- [Work to be completed]
Copy every one of the lines below word for word, without changing anything.
= = = = =
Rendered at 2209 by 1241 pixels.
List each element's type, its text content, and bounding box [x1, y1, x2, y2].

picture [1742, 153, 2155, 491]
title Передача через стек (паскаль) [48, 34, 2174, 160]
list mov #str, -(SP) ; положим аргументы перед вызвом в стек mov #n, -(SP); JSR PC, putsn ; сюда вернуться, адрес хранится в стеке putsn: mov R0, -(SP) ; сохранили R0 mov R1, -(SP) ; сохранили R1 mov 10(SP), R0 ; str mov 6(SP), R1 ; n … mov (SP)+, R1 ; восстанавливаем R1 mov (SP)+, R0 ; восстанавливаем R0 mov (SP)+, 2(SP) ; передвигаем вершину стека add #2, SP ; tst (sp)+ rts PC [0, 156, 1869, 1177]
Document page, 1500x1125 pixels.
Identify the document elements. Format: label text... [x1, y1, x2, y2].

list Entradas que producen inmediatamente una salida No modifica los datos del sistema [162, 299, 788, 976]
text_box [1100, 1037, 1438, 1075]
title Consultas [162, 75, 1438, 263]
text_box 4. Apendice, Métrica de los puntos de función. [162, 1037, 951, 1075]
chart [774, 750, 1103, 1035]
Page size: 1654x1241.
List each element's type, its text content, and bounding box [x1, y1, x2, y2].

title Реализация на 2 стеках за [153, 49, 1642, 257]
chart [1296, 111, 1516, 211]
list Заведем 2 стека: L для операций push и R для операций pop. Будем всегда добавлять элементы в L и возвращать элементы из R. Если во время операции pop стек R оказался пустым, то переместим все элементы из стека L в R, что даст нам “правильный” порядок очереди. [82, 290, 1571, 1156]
= = = = =
- [Expected answer]
Rendered at 2209 by 1241 pixels.
List each element's type, its text content, and bounding box [x1, y1, x2, y2].

picture [1742, 153, 2155, 491]
title Передача через стек (паскаль) [48, 34, 2174, 160]
list mov #str, -(SP) ; положим аргументы перед вызвом в стек mov #n, -(SP); JSR PC, putsn ; сюда вернуться, адрес хранится в стеке putsn: mov R0, -(SP) ; сохранили R0 mov R1, -(SP) ; сохранили R1 mov 10(SP), R0 ; str mov 6(SP), R1 ; n … mov (SP)+, R1 ; восстанавливаем R1 mov (SP)+, R0 ; восстанавливаем R0 mov (SP)+, 2(SP) ; передвигаем вершину стека add #2, SP ; tst (sp)+ rts PC [0, 156, 1869, 1177]
Document page, 1500x1125 pixels.
Identify the document elements. Format: label text... [x1, y1, x2, y2].

list Entradas que producen inmediatamente una salida No modifica los datos del sistema [162, 299, 788, 976]
text_box [1100, 1037, 1438, 1075]
title Consultas [162, 75, 1438, 263]
text_box 4. Apendice, Métrica de los puntos de función. [162, 1037, 951, 1075]
chart [774, 750, 1103, 1035]
Page size: 1654x1241.
List each element's type, its text content, and bounding box [x1, y1, x2, y2].

title Реализация на 2 стеках за [153, 49, 1642, 257]
chart [1296, 111, 1516, 211]
list Заведем 2 стека: L для операций push и R для операций pop. Будем всегда добавлять элементы в L и возвращать элементы из R. Если во время операции pop стек R оказался пустым, то переместим все элементы из стека L в R, что даст нам “правильный” порядок очереди. [82, 290, 1571, 1156]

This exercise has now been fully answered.